Essentially, expanding into new industries and working with different audiences forces us to think differently. Every time we think differently, we learn something new about our space. This is the very core of how we as IDs gain expertise and become SMEs with unique skill sets. Requiring IDs with industry experience significantly narrows the available talent pool. You’re looking for a do-it-all unicorn who is both a learning expert and an industry expert. I’m looking for someone who rarely exists.
IDs are small businesses in adult learning, not industry or functional experts. We understand how to find gaps in skills and knowledge and what’s best to fill those gaps. We understand how to determine if training will help you achieve your company goals. We are skilled at using tools to design training. We are writers, storytellers, graphic designers, project managers, and change managers. A good ID can leverage the same skills in any industry or type of training.

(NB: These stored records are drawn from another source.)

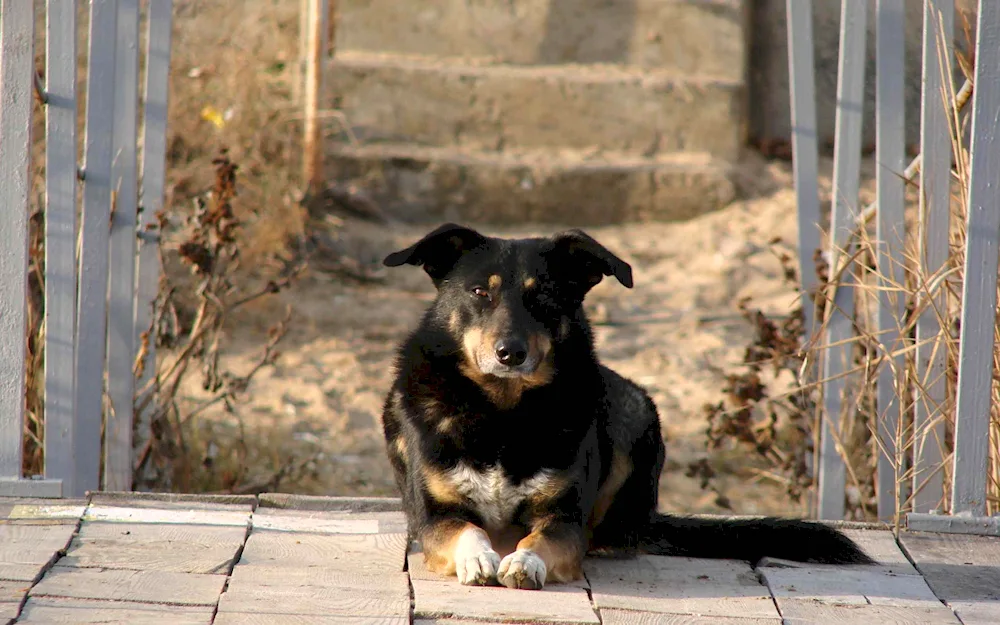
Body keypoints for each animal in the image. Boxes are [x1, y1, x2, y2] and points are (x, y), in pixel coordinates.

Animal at [378, 223, 872, 588]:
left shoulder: (566, 518)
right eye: (481, 292)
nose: (510, 353)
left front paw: (524, 561)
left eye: (545, 297)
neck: (504, 413)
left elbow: (544, 539)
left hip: (635, 412)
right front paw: (479, 557)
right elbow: (466, 528)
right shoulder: (431, 518)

Instructional design is a specialized field of study. Think of it like this: Do you hire a lawyer to handle your taxes? They may be able to handle it, but will it be as good as if you hired a tax professional? Probably not. So if you’re not an industry expert, who should you hire for the ID role instead?

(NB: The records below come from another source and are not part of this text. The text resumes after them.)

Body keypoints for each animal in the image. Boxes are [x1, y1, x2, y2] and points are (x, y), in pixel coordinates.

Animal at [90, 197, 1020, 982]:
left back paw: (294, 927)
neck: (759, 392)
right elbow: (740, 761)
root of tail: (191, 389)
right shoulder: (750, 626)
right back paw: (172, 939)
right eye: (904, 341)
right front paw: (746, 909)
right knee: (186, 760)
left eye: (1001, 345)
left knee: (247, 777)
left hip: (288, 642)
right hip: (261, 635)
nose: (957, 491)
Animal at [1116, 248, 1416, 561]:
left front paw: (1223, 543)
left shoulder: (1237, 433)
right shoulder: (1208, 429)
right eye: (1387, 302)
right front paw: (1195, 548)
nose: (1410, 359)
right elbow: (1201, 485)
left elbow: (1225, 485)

How small businesses and ID should work together for ideal results
The best thing you can do for your team is to hire the best learning professionals you can, regardless of their industry experience. We need people who can demonstrate that they know how to teach adults, learn about the new business they’re in, understand company goals and learner constraints, and produce effective training. However, this is not to say that ID is better than small businesses.
The idea is that ID and SME should not try to replace each other. Our work complements each other. In fact, one cannot exist without the other. At ID, we rely on the expertise of small businesses. We then distill that expertise into usable training that’s actually useful for your industry and your audience, based on feedback and input from small businesses. ID brings learning expertise, SME brings business and role expertise, and ID brings the two together to deliver training. Indeed, instructional design research has long emphasized the importance of collaboration between SMEs and IDs, noting that each role brings different but important expertise to the learning development process.
result
After all, if you’re serious about providing your organization with the highest quality training, you shouldn’t try to hire someone to fill both roles in one role. Instructional designers have specialized skill sets. Let them be learning experts first and foremost, and let them do what they do best. That means partnering with small businesses in your industry to create training that actually works for your audience.